Conservatism or fascism
The first time I read Oakeshott was the first time I realized that conservatism did not equal Rush Limbaugh.
It seems that conservatism, as the media portrays it (now), has for the past ten to thirty years (take your pick) has been equivalent to what we used to call fascism. Make no mistake; the media does not call conservatism by the name of fascism, but that’s just in an effort to be fair and balanced.
But conservatism isn’t really a bad thing – and I mean conservatism, not the just-mentioned but usually not-uttered fascism. Take, for instance, Andrew Sullivan, who calls himself a conservative. I sometimes have my doubts about that, but perhaps that is due to the corruption of conservatism he discusses:
From the green shoots of Hayek and Oakeshott and Friedman to the final blooming of Thatcher and Reagan, this regenerated conservatism really did restore the balance between state and society toward society and away from the state. It harnessed traditional impulses – nationalism in Britain, evangelicalism in America – but it never fully gave into them. Its pragmatism remained in the Reagan tax hikes, Thatcher’s retention of socialized medicine, their mutual outreach to Gorbachev, and Thatcher’s insistence on international law. In some ways, I believe, the pinnacle of this conservative achievement came in the presidency of George H W Bush and the premiership of John Major.

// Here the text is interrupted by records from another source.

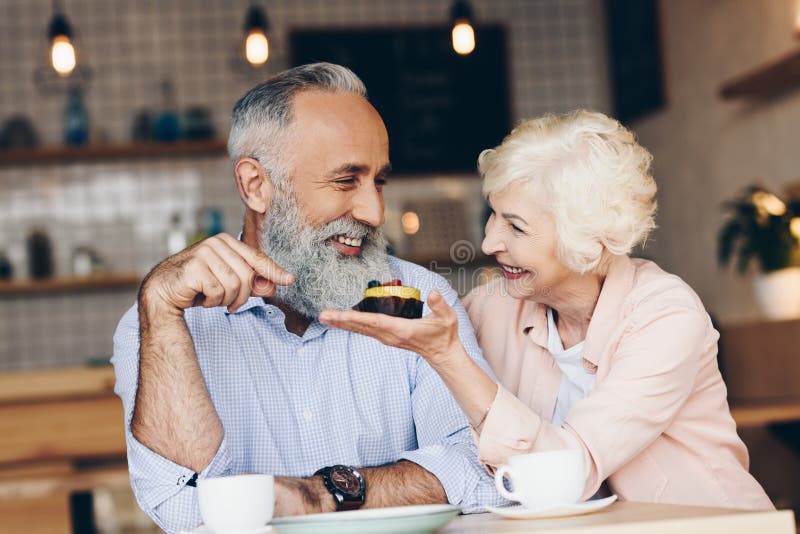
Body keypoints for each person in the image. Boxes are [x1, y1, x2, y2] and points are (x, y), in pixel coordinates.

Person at [111, 63, 503, 534]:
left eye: (378, 180)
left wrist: (318, 497)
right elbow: (182, 505)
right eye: (345, 181)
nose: (374, 211)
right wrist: (159, 304)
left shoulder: (420, 297)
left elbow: (482, 469)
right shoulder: (159, 324)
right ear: (256, 186)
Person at [321, 110, 774, 510]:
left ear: (586, 240)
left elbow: (567, 473)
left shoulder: (666, 317)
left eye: (516, 226)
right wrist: (283, 284)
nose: (489, 243)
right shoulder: (495, 308)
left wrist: (449, 357)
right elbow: (398, 322)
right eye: (493, 215)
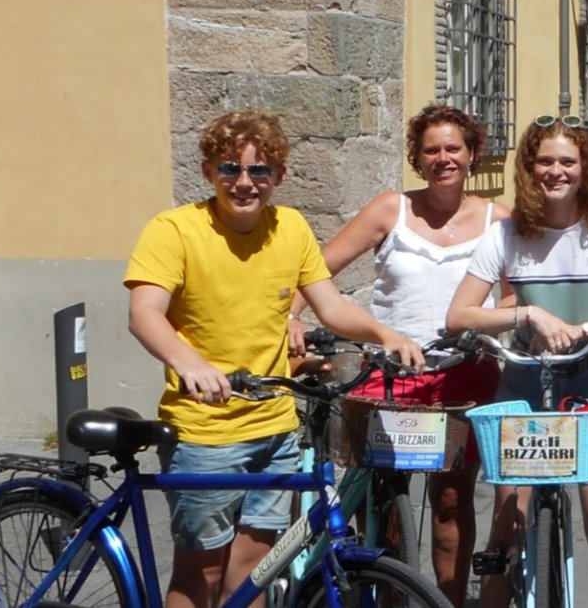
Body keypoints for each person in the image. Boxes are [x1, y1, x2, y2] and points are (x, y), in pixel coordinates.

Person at [125, 110, 424, 608]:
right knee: (202, 574)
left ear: (278, 177)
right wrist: (190, 363)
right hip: (207, 432)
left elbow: (328, 305)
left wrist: (382, 332)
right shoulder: (174, 230)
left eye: (258, 171)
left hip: (274, 427)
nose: (244, 183)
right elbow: (145, 313)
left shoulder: (289, 227)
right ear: (208, 173)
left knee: (253, 575)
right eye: (230, 169)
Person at [289, 104, 506, 605]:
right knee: (384, 499)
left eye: (454, 148)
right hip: (391, 375)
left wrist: (488, 325)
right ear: (418, 158)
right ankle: (385, 596)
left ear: (472, 155)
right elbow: (316, 268)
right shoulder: (392, 210)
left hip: (464, 375)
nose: (443, 158)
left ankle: (444, 600)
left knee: (452, 502)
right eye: (431, 149)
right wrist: (293, 314)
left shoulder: (500, 220)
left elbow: (514, 295)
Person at [446, 116, 588, 608]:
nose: (556, 171)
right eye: (545, 161)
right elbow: (459, 314)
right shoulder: (508, 235)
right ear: (528, 167)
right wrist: (528, 313)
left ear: (586, 167)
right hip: (523, 381)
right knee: (506, 526)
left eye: (568, 161)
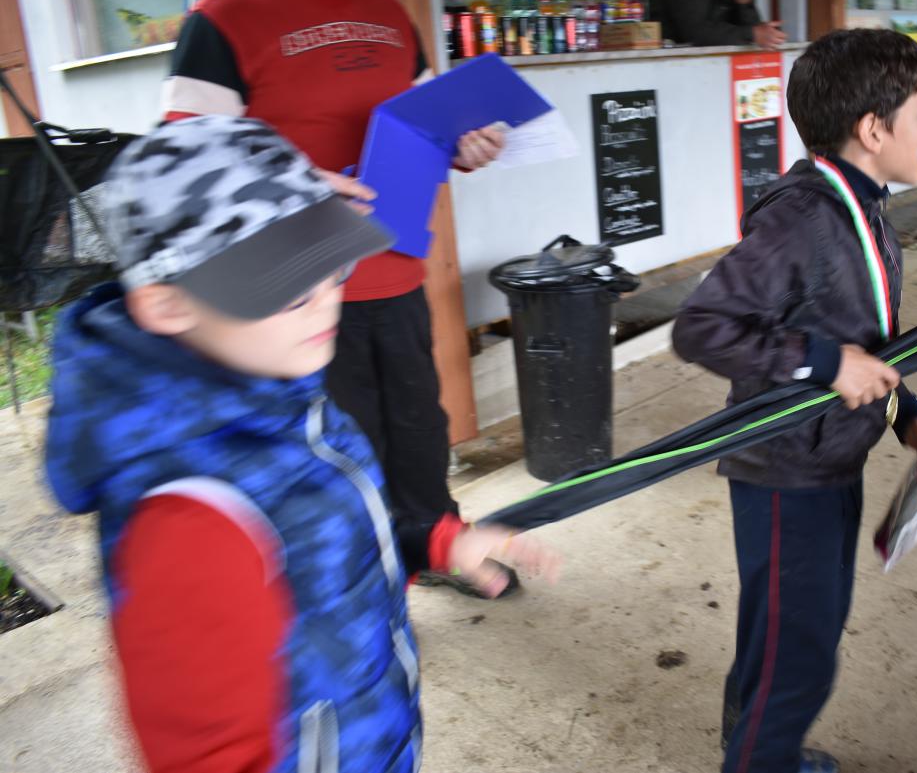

I have never been convinced of the goodness of Reagan. Then again, I haven’t liked almost any policy since the creation of the National Security state. However, if you want to look for conservatism in government, I suppose Reagan is your best choice. A good article on conservatism, by Freddie DeBoer, said,
In any event, the slow-change conservative is dismissed as an out-of-touch dissident, and the slow-change conservative movement is no more. What we have, instead, is the People’s Revolutionary Party of Conservatism. The temperate conservative victory of the second Clinton administration, restraining a president and Congress somewhat inclined towards broader and deeper change than they achieved, has been replaced as a basic template for success by the large-scale conquests (both attempted and achieved) of the Bush years. That these large measures seem to have led to short-term disaster for the Republican party is generally regarded as a consequence of Bushism, and not symptomatic of the drastic but unheralded changes in the right’s tactical regime. Lurching from fight to fight and election to election, the Republican Party is not always sure of where it wants to go, but it is certainly in a hurry to get there. This is part of what makes internecine battles within the American right so shockingly angry; decisions made within the policy apparatus no longer lead to small steps and modest goals but rather to the vast expenditure of money, political capital and man hours. Conservatism is on the march.
I cannot join call myself a conservative, but I can understand that the idea is not a bad idea. Oakeshott, Burke, and all classical conservatives will tell you that it is the desire to keep things as they are – or to not change to the unknown – is the central tenet of conservatism’s ideology.
With that, I can take philosophical issue. And I do.